Et puis j’ai longuement discuté avec Cossaw de son travail pour le CGL. En première ligne, il reçoit, il accueille, il écoute, pour pouvoir les orienter, les gens qui viennent au CGL avec leur histoire, leur situation, souvent leur détresse et leur questionnement. Pas tous les jours faciles, mais il a du courage.

J’espère avoir le temps une prochaine fois de causer plus amplement avec toutes celles et tous ceux que je n’ai qu’aperçus plus ou moins rapidement (Veuve Tarquine, Kozlika…), ceux que j’ai vus de loin mais que je n’ai pas eu l’occasion de saluer (à mon grand regret : Juliet, Nacara, Daniel), voire pas vus du tout (Lewis, tu étais là ? et Matoo, qui forcément ne devait pas trop pouvoir bouger avec sa gambette Robocop, mais qui nous a bien manqué).

Notes

[1] beaucoup plus mignon que sur la photo, et qui porte à merveille la jupe longue.

84 Charing Cross Road

vendredi 1 avril 2005

Ils partagent, à travers l’après-guerre et les sixties, un amour immodéré des livres et des mots. Elle écrit (un peu), elle lit (beaucoup, passionément), parfois elle pousse un coup de gueule parce que l’édition qu’il lui a envoyée est par trop expurgée. D’autres fois, en extase devant une édition originale, émue par un ex libris manuscrit d’un inconnu co-lecteur, elle lui témoigne une gratitude infinie.

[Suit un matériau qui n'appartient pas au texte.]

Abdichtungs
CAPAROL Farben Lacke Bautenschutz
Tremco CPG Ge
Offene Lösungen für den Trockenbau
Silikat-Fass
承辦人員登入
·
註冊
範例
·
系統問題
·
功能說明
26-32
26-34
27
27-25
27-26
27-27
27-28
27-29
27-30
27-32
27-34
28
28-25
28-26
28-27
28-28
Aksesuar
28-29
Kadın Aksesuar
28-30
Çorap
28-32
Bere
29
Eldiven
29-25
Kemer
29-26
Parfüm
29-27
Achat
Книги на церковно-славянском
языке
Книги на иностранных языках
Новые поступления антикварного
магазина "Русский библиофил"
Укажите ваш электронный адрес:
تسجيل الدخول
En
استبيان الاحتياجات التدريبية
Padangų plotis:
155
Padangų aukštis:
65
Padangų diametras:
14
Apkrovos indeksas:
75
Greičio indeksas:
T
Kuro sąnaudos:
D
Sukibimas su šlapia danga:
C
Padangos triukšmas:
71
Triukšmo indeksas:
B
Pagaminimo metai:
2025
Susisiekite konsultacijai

Elle, c’est Helen Hanff, juive new-yorkaise, écrivain. Lui, c’est Frank Doel, de Marks & Co, antiquarian booksellers, 84 Charing Cross Road, London WC2. Leur correspondance, c’est vingt années de lettres pour l’amour des mots et des pages soyeuses des vieux bouquins aimés.

Elle a été adaptée au théâtre ; c’est un spectacle touchant et intime, qui m’a beaucoup ému. Jusqu’à dimanche au Sudden Theatre.